Information Block Start
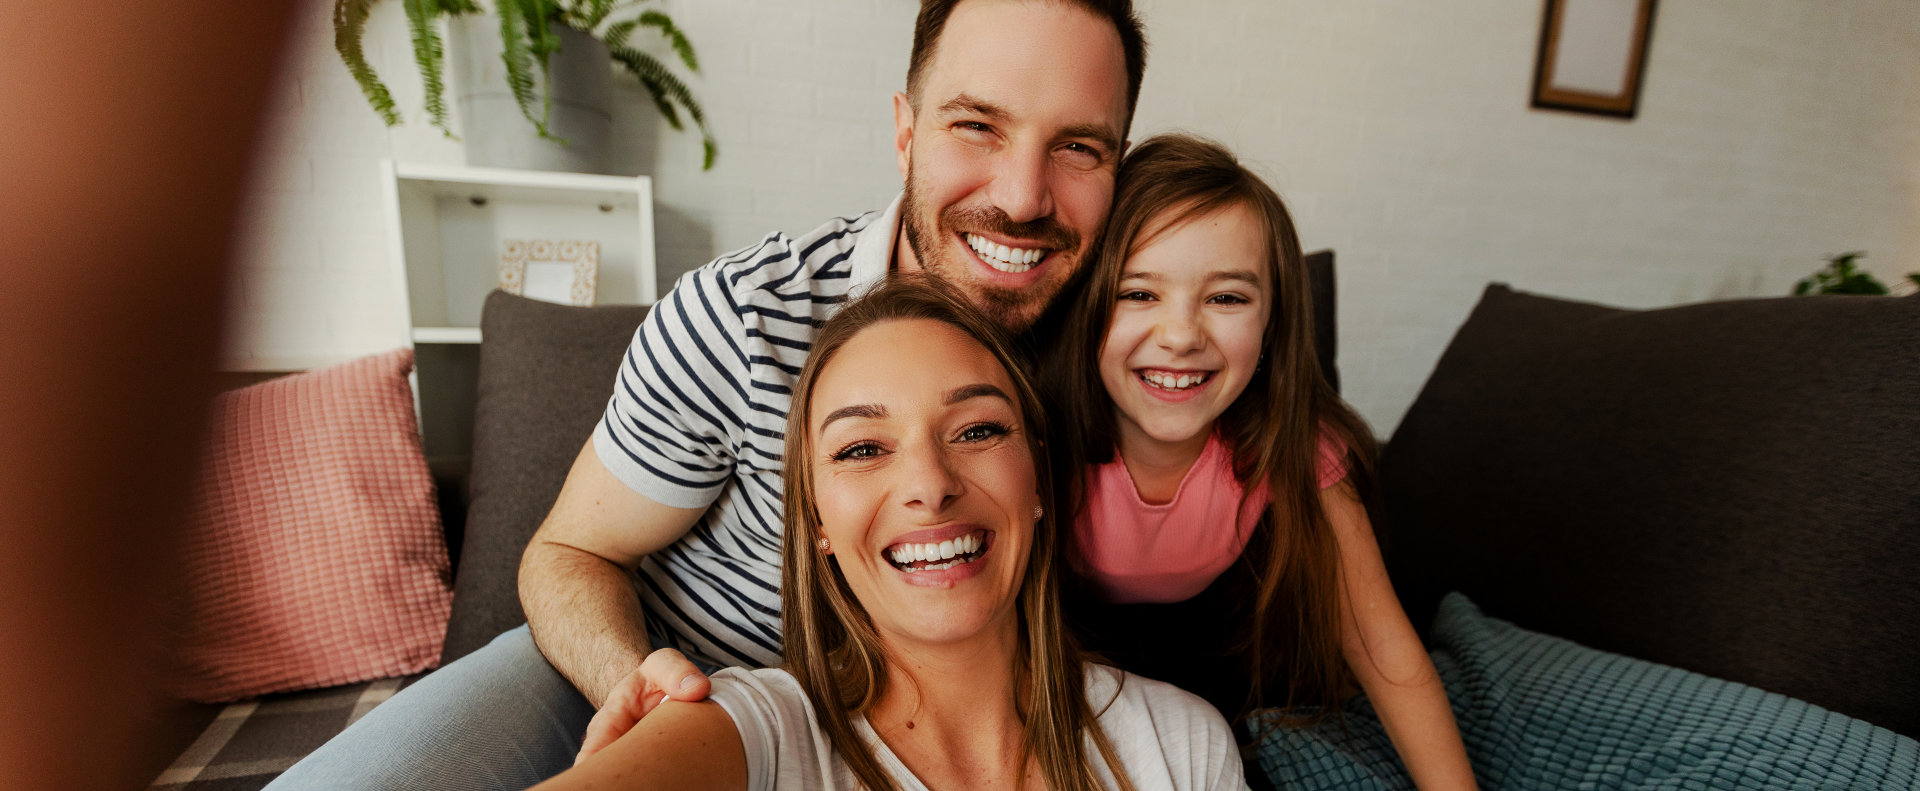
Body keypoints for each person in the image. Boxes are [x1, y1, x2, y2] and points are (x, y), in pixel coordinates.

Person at [268, 1, 1147, 787]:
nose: (1024, 197)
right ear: (906, 130)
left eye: (1078, 147)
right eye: (977, 126)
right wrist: (641, 689)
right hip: (646, 692)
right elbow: (569, 552)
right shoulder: (743, 317)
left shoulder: (1129, 343)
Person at [533, 277, 1246, 791]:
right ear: (818, 525)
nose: (929, 484)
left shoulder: (1181, 745)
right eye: (862, 448)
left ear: (1037, 485)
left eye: (978, 429)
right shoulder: (746, 732)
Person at [1046, 134, 1479, 789]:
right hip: (1060, 661)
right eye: (1139, 293)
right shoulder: (1031, 437)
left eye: (1226, 298)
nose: (1182, 334)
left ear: (1273, 324)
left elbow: (1382, 649)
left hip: (1226, 675)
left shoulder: (1300, 445)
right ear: (1085, 306)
Information Block End
= Work to complete =
With the line that contains "right shoulder: (746, 732)" as the start, output every line through the end of the entries exactly. Add no other lines.

= Task result =
right shoulder: (746, 732)
Person at [1046, 134, 1479, 789]:
right hip: (1060, 661)
right eye: (1139, 293)
right shoulder: (1031, 437)
left eye: (1226, 298)
nose: (1182, 334)
left ear: (1273, 324)
left elbow: (1382, 649)
left hip: (1226, 675)
left shoulder: (1300, 445)
right ear: (1085, 306)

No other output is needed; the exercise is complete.